Liputan6.com, Karangasem, Bali - Gunung Agung beberapa hari terakhir nampak seperti tenang. Tak nampak kepulan asap kelabu membubung tinggi. Dari laporan periodik tiap enam jam sekali yang disusun oleh Pusat Vulkanologi dan Mitigasi Bencana Geologi (PVMBG) hanya terpantau asap putih dengan intensitas tipis membubung setinggi 500-1.000 meter.
Kepala Sub Bidang Mitigasi Gunung Api Pusat Vulkanologi dan Mitigasi Bencana Geologi (PVMBG), Devy Kamil Syahbana menjelaskan, adanya kemungkinan magma dari dalam perut yang keluar menjadi lava di puncak kawah Gunung Agung mengalami pendinginan dan pada akhirnya membeku.
Menurut Devy, jika sudah keluar ke permukaan, lava akan cepat pendinginan. Semakin ke atas akan semakin tebal bekuan lava tersebut. Hal itu bergantung pada udara di sekitarnya.
Advertisement
Ia menceritakan pengalamannya mengambil guguran lava saat erupsi Gunung Rinjani. Beberapa jam setelah gunung di Lombok, Nusa Tenggara Barat (NTB) itu erupsi, Devy naik ke gunung tersebut untuk mengambil sampel guguran lava.
"Saya pernah naik ke Rinjani untuk mengambil sampel guguran lava kurang dari 24 jam setelah erupsi. Lavanya sudah mulai mendingin. Penyebab dingin tentu tergantung dari udara sekitarnya," ujar Devy di Pos Pengamatan Gunung Api Agung di Desa Rendang, Kecamatan Rendang, Kabupaten Karangasem, Bali, Minggu (3/12/2017).
Pembekuan lava tentu saja berpengaruh pada pergerakan magma dari perut gunung setinggi 3.142 mdpl tersebut. "Kalau semakin keras (bekuan lava) mobilitas (magma) semakin rendah," kata Devy.
Hanya saja, yang menjadi pertanyaan kemudian apakah lava mendingin lantaran magma Gunung Agung kehabisan energi atau justru saat naik ke permukaan terhalang oleh bekuan lava yang telah mengeras.
Habis Energi
Memang, kata Devy, dari hasil pengukuran gas SO2 yang terkandung dalam magma saat ini mengalami penurunan cukup drastis. Bahkan, Devy menyebut penurunannya 20 kali lipat lebih rendah dari fase erupsi beberapa waktu lalu.

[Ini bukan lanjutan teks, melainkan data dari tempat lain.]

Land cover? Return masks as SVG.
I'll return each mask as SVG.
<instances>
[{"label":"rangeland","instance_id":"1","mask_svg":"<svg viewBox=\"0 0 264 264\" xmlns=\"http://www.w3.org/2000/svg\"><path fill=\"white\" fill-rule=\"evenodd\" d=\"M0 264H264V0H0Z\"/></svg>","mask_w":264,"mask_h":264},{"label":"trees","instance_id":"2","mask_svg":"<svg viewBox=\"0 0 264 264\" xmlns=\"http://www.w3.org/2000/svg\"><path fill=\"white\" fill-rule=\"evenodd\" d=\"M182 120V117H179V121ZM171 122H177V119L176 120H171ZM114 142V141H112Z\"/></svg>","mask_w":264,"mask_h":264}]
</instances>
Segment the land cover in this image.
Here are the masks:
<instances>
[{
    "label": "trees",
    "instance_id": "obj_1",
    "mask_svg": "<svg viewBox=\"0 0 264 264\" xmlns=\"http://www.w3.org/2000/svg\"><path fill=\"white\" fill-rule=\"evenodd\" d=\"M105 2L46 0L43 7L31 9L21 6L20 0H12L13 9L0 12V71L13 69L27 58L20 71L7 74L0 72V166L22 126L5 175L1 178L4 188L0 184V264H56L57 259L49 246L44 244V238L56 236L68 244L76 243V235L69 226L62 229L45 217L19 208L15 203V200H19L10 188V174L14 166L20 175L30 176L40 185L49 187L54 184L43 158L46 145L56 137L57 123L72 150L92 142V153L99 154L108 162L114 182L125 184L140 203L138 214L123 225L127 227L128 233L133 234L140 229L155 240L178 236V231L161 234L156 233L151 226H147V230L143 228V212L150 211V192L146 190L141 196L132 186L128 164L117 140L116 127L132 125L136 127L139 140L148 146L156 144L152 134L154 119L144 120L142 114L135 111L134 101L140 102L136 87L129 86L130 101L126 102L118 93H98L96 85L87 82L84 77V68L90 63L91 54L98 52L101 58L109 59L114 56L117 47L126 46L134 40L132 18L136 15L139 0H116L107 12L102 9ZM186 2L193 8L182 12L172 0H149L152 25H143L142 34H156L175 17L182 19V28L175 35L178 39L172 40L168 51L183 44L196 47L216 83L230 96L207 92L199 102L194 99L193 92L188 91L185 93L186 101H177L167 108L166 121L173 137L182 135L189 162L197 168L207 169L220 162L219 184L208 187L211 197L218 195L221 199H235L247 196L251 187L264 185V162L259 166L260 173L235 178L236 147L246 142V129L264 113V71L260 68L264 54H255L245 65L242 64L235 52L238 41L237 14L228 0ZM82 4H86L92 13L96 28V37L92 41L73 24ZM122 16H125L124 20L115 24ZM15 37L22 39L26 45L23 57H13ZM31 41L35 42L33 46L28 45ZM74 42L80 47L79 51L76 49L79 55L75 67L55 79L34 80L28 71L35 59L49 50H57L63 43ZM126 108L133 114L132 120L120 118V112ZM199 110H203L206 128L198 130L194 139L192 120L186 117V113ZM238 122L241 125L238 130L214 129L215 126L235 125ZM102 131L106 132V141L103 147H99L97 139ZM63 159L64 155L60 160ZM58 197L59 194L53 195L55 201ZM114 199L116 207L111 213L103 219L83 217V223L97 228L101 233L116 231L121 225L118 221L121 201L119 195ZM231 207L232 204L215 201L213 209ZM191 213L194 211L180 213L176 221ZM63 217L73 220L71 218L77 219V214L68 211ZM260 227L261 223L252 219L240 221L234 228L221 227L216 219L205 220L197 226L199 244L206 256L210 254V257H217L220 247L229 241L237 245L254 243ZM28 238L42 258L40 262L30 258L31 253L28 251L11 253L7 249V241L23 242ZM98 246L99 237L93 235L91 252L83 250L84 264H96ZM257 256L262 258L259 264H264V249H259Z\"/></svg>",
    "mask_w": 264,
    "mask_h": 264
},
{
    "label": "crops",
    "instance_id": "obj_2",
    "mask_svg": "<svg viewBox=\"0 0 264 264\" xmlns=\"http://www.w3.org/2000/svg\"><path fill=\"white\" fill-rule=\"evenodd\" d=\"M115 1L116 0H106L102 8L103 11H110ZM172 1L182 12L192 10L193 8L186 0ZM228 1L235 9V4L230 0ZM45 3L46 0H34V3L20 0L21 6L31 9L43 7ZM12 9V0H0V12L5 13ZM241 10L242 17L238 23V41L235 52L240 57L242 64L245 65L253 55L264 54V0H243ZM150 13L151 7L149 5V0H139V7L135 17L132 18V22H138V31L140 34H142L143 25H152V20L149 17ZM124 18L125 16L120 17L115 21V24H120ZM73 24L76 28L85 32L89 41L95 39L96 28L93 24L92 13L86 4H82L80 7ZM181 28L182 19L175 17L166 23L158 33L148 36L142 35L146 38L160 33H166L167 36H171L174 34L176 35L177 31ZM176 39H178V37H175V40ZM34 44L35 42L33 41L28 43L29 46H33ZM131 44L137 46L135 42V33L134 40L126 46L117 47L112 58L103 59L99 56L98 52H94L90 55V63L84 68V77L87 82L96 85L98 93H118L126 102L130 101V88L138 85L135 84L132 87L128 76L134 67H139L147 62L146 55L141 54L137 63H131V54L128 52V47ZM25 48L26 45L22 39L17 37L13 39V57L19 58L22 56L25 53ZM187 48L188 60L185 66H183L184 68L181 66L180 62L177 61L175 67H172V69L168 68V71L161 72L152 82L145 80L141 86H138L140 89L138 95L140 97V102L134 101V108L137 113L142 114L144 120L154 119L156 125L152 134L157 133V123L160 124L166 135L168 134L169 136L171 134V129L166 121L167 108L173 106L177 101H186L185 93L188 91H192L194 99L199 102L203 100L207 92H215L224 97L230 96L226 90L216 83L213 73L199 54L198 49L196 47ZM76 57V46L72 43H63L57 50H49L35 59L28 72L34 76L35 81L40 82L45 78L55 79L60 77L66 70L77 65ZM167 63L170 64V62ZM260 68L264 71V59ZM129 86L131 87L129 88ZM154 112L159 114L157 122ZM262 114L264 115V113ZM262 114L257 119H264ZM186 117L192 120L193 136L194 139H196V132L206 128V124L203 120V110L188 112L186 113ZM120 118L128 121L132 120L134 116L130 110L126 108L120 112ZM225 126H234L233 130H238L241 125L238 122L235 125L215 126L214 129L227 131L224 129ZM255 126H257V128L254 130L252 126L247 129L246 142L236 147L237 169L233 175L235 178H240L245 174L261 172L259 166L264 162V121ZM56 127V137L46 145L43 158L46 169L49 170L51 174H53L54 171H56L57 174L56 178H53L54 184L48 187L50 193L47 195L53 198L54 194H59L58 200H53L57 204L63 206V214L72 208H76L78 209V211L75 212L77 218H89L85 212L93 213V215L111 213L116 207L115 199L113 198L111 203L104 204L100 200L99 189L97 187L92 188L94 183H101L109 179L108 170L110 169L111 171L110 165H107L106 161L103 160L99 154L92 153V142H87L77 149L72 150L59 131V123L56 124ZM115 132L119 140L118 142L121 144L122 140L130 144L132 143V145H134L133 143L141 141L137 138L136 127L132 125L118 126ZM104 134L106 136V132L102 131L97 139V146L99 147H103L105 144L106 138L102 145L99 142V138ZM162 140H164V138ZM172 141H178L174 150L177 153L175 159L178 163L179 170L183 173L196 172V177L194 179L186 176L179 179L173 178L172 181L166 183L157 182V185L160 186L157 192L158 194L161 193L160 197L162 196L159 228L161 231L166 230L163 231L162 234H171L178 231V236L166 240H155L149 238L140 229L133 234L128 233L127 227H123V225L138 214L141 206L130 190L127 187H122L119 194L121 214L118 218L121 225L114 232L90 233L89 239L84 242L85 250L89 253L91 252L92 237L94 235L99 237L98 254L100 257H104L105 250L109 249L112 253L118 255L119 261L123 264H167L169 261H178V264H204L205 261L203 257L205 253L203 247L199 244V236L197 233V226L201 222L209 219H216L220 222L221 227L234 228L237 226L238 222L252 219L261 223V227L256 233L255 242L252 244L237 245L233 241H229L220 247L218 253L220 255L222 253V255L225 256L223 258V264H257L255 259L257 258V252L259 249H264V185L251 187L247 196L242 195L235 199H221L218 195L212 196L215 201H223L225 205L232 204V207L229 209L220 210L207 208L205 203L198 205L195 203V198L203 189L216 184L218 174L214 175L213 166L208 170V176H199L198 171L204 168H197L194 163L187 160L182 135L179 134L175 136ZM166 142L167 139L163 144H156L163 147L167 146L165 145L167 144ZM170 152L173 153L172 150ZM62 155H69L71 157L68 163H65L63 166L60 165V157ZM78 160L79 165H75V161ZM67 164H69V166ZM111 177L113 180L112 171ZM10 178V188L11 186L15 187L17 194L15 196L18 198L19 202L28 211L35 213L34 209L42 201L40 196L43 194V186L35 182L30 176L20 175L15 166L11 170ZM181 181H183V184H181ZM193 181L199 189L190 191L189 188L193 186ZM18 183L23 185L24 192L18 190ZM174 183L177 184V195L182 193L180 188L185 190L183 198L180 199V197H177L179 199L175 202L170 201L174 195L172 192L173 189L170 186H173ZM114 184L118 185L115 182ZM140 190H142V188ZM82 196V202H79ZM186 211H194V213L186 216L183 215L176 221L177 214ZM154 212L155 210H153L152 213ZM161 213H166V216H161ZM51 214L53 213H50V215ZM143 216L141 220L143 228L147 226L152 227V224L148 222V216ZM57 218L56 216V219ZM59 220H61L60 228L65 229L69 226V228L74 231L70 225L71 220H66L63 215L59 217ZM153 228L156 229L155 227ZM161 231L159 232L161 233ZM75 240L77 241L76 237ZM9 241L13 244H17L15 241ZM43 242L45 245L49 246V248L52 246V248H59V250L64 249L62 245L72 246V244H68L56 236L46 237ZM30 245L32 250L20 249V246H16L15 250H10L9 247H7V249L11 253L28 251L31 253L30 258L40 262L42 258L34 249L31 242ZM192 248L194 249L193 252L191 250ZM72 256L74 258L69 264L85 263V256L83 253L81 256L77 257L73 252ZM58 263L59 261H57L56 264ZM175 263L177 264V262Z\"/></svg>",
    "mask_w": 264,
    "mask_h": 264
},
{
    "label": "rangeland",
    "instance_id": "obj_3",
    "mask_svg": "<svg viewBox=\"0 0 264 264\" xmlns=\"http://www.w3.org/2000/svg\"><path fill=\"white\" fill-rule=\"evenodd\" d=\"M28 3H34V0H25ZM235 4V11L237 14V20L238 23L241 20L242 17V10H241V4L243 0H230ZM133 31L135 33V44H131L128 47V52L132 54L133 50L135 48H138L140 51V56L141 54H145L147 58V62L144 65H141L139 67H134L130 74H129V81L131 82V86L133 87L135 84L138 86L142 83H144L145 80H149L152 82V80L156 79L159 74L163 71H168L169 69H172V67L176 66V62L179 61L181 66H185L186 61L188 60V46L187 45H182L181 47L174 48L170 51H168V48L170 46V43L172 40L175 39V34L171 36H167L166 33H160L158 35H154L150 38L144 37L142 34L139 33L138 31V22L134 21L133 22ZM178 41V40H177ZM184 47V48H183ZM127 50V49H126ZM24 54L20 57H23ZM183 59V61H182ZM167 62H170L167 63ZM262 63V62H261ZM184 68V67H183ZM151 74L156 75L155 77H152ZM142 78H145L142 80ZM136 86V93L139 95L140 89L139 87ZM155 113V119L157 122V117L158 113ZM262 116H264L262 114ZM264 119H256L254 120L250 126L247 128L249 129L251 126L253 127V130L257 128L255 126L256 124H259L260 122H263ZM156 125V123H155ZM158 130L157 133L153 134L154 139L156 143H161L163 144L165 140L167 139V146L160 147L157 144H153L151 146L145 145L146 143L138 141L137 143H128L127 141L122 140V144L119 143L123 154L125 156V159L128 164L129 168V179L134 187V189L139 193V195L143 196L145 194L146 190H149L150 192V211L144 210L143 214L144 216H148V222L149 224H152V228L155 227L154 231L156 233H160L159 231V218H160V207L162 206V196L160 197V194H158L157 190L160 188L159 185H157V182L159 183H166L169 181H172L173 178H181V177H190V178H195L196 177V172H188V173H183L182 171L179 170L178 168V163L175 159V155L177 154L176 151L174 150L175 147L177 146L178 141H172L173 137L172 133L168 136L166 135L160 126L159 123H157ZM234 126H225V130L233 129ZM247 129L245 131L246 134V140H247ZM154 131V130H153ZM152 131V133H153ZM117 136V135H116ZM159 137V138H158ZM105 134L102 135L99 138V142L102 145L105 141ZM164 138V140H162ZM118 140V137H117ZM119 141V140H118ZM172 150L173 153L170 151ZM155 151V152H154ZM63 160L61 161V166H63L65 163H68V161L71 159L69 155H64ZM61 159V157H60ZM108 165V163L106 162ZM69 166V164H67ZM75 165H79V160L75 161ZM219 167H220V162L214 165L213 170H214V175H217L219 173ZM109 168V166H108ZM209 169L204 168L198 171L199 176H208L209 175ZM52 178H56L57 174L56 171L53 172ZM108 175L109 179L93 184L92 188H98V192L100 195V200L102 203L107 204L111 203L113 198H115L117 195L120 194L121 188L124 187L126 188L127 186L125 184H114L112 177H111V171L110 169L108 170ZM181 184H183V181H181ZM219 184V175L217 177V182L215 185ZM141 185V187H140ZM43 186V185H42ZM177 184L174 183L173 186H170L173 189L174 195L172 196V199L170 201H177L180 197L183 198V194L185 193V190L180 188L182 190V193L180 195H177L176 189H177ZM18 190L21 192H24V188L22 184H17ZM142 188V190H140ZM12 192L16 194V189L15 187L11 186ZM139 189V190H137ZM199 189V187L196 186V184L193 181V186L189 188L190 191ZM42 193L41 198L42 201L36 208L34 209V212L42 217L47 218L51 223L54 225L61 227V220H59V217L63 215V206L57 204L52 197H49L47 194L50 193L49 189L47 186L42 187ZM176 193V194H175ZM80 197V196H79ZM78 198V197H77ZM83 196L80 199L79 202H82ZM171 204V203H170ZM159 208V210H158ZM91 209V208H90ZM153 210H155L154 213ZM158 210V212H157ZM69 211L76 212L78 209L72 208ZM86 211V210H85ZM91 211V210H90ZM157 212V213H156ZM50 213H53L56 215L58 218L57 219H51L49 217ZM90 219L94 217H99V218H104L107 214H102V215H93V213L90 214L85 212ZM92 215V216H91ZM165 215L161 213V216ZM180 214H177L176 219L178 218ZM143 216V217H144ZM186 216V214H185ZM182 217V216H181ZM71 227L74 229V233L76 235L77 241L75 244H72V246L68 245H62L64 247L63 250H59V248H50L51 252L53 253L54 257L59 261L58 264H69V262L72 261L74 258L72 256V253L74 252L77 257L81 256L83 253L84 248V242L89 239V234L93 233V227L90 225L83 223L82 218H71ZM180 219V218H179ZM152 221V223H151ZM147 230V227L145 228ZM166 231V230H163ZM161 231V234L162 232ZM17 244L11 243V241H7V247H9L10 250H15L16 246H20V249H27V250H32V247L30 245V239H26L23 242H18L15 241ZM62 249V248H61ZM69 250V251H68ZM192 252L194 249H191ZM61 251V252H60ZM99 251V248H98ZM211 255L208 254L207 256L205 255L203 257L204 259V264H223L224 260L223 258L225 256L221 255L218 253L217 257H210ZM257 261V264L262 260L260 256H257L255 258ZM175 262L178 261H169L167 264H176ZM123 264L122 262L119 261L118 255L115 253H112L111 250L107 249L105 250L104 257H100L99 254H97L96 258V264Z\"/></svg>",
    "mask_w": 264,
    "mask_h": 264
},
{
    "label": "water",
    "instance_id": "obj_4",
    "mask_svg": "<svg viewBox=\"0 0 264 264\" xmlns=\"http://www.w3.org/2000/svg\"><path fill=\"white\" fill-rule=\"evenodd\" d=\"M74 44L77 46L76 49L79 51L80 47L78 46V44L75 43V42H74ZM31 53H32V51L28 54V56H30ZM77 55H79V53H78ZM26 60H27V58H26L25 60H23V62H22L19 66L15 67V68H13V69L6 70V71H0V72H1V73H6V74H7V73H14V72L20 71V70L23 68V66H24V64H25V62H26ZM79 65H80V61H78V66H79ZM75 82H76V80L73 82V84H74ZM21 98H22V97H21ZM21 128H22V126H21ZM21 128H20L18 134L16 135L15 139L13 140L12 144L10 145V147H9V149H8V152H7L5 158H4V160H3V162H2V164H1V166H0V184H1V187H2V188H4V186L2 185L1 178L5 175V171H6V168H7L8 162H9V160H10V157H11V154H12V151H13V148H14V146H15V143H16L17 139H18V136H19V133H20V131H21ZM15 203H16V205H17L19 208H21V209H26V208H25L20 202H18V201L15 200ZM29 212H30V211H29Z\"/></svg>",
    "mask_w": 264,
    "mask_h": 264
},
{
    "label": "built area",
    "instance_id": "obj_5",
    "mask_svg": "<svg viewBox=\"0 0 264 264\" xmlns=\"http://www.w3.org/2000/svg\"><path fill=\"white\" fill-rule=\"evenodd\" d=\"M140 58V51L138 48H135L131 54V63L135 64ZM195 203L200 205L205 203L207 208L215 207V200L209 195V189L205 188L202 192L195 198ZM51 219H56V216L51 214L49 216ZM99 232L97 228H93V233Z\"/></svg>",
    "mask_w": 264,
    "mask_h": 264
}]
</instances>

"Tapi hal itu terjadi apakah magma sudah habis energinya atau ter-blok oleh penyumbatan," ujarnya.
Dari pengalaman di Gunung Galeras, Meksiko sesaat sebelum erupsi dahsyat terpantau penurunan intensitas gas SO2 dari puncak kawah. Begitu pula dengan Gunung Merapi saat meletus tahun 2010.
"Merapi sebelum erupsi proksisma itu SO2 mengalami penurunan," ujar Devy.